▸ PASSAGE SHOWN

ABSORBENT GENERAL PURPOSE(TM) ("GP"), SPILLSORB(TM) AND SPILL-DRI(TM)

ABSORBENT GP is designed specifically to be universal in application in
absorbing all types of liquids (including oil, water, and chemical base fluids)
and it can be applied in virtually all situations where unwanted liquids occur.
It is manufactured and sold in loose particulate form, socks and pillows.
Standard or custom spill kits are also available. Its lightweight, dust-free
content make's it easier to handle and, like ABSORBENT W, GP has greater
absorbency and retention capacities than competitive products. However,
ABSORBENT GP is more susceptible to "blowing" in windy conditions than the
heavier silica (clay) based sorbents and may be less effective in completely
cleaning up the sheen left by hydrocarbon-based liquids on hard (e.g., concrete)
surfaces. However, ABSORBENT GP's light weight, absorbency and retention
attributes also make it an excellent packaging material.

SPILL-DRI is developed to compete directly against traditional clay-type
industrial sweep products. A higher density product than GP, SPILL-DRI is less
susceptible to "blowing" and utilizes a special organic "sheen removal"
additive.

SPILLSORB PLUS is a new floor sweep product, less expensive than SPILL-DRI and
made from a different type of waste wood pulp. It too is less susceptible to
blowing. It is designed to be a silica-free replacement for and improvement upon
competitive sweep products.

▸ DATASET
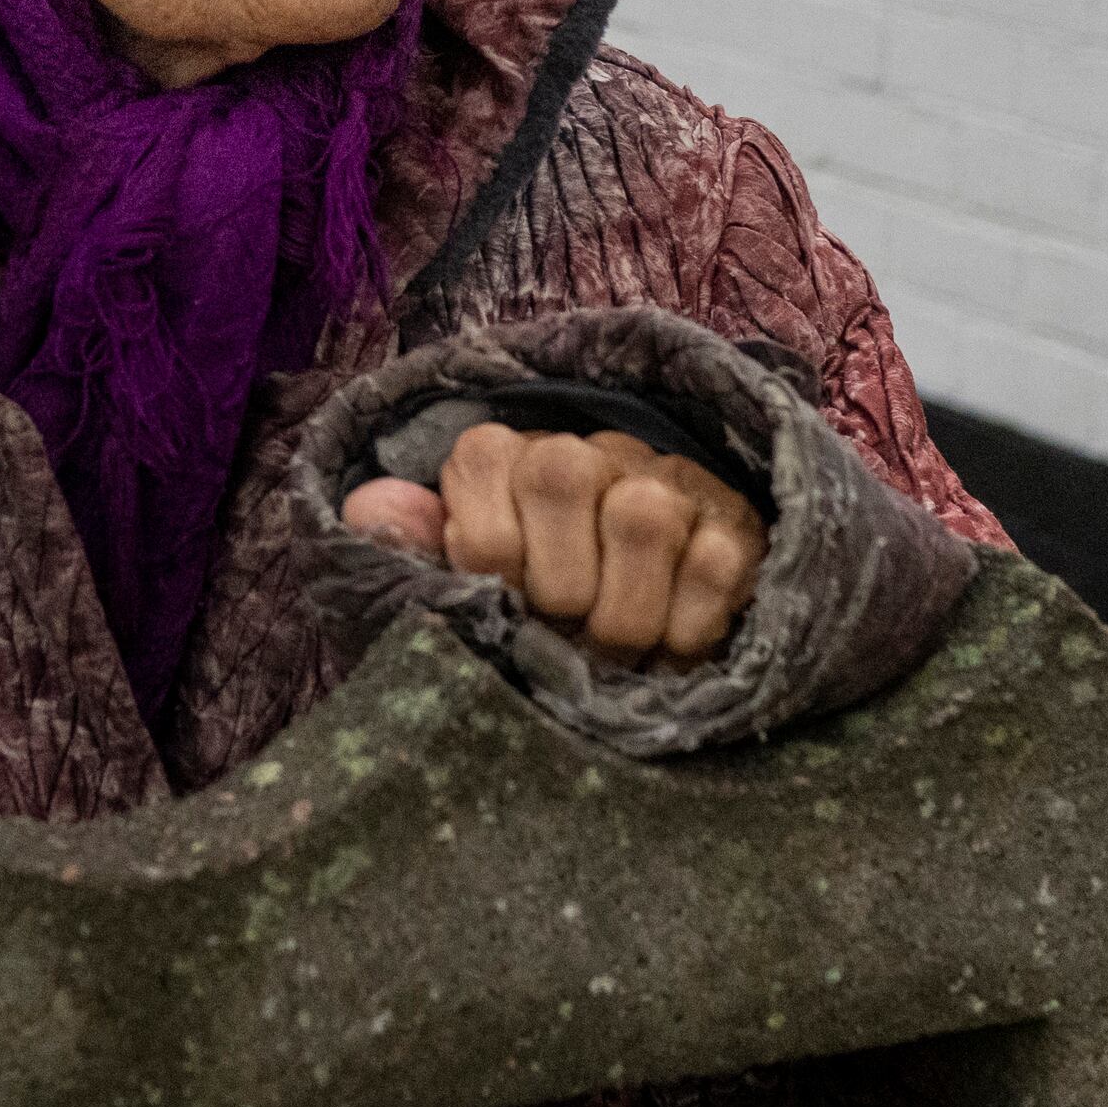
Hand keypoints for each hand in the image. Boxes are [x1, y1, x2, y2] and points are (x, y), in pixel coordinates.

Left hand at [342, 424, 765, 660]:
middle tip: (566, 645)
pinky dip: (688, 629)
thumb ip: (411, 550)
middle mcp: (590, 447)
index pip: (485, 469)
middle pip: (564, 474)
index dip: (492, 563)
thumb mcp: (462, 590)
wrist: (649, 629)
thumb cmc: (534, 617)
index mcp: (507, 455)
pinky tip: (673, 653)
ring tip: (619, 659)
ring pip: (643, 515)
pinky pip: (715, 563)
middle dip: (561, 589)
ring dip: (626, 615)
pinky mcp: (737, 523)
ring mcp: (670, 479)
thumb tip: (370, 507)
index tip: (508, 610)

▸ EXERCISE A
Print the part of the absorbent products passage that begins at the words "SPILL-DRI is developed" and ends after "competitive sweep products.".
▸ EXERCISE B
Can you write what would come next in the absorbent products passage, picking up after its final sentence?
You won't need the entries for this.

▸ EXERCISE RESPONSE A
SPILL-DRI is developed to compete directly against traditional clay-type
industrial sweep products. A higher density product than GP, SPILL-DRI is less
susceptible to "blowing" and utilizes a special organic "sheen removal"
additive.

SPILLSORB PLUS is a new floor sweep product, less expensive than SPILL-DRI and
made from a different type of waste wood pulp. It too is less susceptible to
blowing. It is designed to be a silica-free replacement for and improvement upon
competitive sweep products.

▸ EXERCISE RESPONSE B
                       ANIMAL BEDDING/PET LITTER PRODUCTS

CAREFRESH(R)

CAREFRESH is a cellulose-based bedding/litter product manufactured in
Bellingham, Washington, CareFRESH is designed specifically for use as a pet
litter and animal bedding and is the Company's primary animal bedding product.
It has the following attributes: high absorbency, light weight, ease of disposal
and superior odor suppressing properties. These attributes make it an ideal
alternative to traditionally-used clay, newspaper and shavings/animal
bedding/pet litter products. CAREFRESH is sold to a wide variety of animal
breeders, owners and pet-care organizations in Canada and the U.S.




                                       4

<PAGE>   5

AGRAFRESH(TM)

AGRAFRESH is bedding for cattle and other large animals for use in the dairy
industry, by horse breeders and zoological parks. This new product was
introduced to dairy farmers in Washington State during 1996 and has been
accepted with great enthusiasm.

CATWORKS(R)

In February 1994, the CATWORKS cat litter business was acquired from Pet
Products Plus, Inc., an eastern U.S.-based pet food company. It is a pelletized
cat litter made from grain by-products under a contract with Purina Mills in the
Eastern United States.

ECOFRESH(TM)

In March 1994, the ECOFRESH cat litter business was acquired from a small
company in southern Ontario, Canada. This low cost cellulose-based product which
is designed to compete much more on price than performance (in comparison to the
CAREFRESH products) is sold as ECOFRESH in Canada and as CF CAT LITTER in the
United States. It is made under contract in southern Ontario utilizing waste
cellulose fiber from a recycling plant.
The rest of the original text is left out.